Escrito el 8 de enero 2020
Así se llaman los autobuses en Argentina. En Buenos Aires, son propiedad de empresas privadas. Es difícil saber exactamente el número de líneas, parecen muchísimas. Hemos leído una vez que existían más de 500, pero es una cifra que quedaría por verificar. Muy difícil también es encontrar un mapa del conjunto de la red. De todas maneras, si existe tal mapa, parece muy difícil imaginarlo legible. Por suerte, existe sin embargo un sitio web muy cómodo, parecido a los que tenemos en Europa, donde entras las direcciones de partida y destino, y te ponen el trayecto exacto, incluidas las partes andando. Pero. Varias veces nos dimos cuenta que ya no existía la parada indicada. O que la habían trasladado a otra calle. Muy divertido. Andas cinco o seis cuadras hasta la parada mencionada, y al llegar, ¡zas! Nada. Ni rastro. Por ejemplo esta misma mañana queríamos coger el 75. En realidad, la parada se hallaba cinco cuadras más lejos, en una calle paralela. Son muy juguetones. Parece que la gente está acostumbrada. Sin embargo, si juzgamos por el número de personas quienes nos preguntaron por un número de línea, por controlar si tal colectivo paraba acá, o si tal otro iba a tal sitio, etc…parece que tampoco toda la gente lo maneja perfectamente. El otro día al volver de Palermo creíamos haber encontrado – por fin – la parada del 60. Incluso un anciano se había acercado a preguntarnos si, de verdad, pasaba por acá el tan esperado 60. Sí señor, como puede ver usted mismo, es lo que va escrito allá arriba en el cartel. 60. (Entre otros, ya que a una parada pueden corresponder un montón de líneas). Así que nos pusimos a esperar juntos, el anciano y nosotros. Después de un cuarto de hora, nada. Veinte minutos. Media hora. Mientras tanto, se pararon muchos otros, pero ni apareció un solo 60. Al cabo del primer cuarto de hora, ya el anciano se había subido en un 42, sin más preocupación. Al final, decidimos subir en el próximo colectivo, cual fuera su número y destino. Tuvimos suerte: pasaba por la avenida Santa Fe. Perfecto para nosotros. Pero nos cuesta trabajo pensar que al final de nuestra estancia en Argentina, sea cual sea su duración, acabaremos por entender cómo funciona todo este quilombo.
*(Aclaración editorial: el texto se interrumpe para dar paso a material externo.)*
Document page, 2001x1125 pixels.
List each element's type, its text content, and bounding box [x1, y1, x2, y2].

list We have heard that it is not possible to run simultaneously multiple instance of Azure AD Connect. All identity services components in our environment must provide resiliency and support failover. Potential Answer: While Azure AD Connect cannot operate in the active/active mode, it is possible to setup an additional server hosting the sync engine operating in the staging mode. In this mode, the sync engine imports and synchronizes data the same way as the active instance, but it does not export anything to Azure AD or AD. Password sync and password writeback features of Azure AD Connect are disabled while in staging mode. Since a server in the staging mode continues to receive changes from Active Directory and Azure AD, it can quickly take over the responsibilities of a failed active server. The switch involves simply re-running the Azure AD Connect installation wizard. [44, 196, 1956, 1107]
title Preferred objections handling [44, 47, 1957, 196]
Lo positivo de este sistema que parece tan anárquico, es por una parte su tarifa muy asequible (por el precio de un solo billete de tranvía francés, puedes hacer cinco viajes en Buenos Aires), y por otra parte el sistema de tarjeta “Sube”, recargable, que se puede utilizar también en el metro (el “subte”, acá) y los trenes de proximidad.
Los colectivos son el teatro de un extraño espectáculo. Los argentinos se muestran por lo general un pueblo bastante indisciplinado y con escaso espíritu cívico. Pero no en lo que se refiere a los colectivos bonaerenses. Allí las colas que se forman en las paradas bien se pueden comparar con las que podemos ver en Londres. Prohibido adelantar: todo el mundo espera con mucha paciencia, uno tras otro. Pasa igual dentro de los autobuses: incluso en hora pico, predominan la calma y la cortesía. No en Francia ni en España se podría constatar que los transportes públicos constituyen así un lugar de desarrollo del sentido cívico de la gente.
Uno puede también utilizar el taxi. Tampoco es caro, si se compara con los taxis de Francia. Para un trayecto de 5-6 kilómetros no te cobran más de 3 euros. Pero hay que elegir bien su vehículo. Y el chofer. En verano, más vale elegir un taxi con las ventanillas cerradas, lo que indica aire acondicionado. Y esquivar los choferes que conducen con los ojos pegados a la pantalla de sus móviles. Hay muchos. Nos tocó uno de esos al volver de Puerto Madero. A cada semáforo volvía a la maldita pantalla. Así que cada vez se perdía el momento de volver a arrancar. Luego rugía como un león, con ayuda de bocina y todo, porque los demás le adelantaban. Manejo nervioso, al milímetro. Y nosotros apretando las nalgas, con mucho miedo.
En lo que se refiere a la amabilidad, los taxistas porteños se parecen muchísimo a los parisinos. Es de suponer que parecerse a un taxista parisino es el colmo de la distinción. Por suerte, no lo saben los camareros de Buenos Aires. Quienes son todo el contrario de nuestros mozos de Paris. Sonrientes. Amables. Y muy lentos. Pero igual de desagradables para con los tacaños que se ahorran la propina.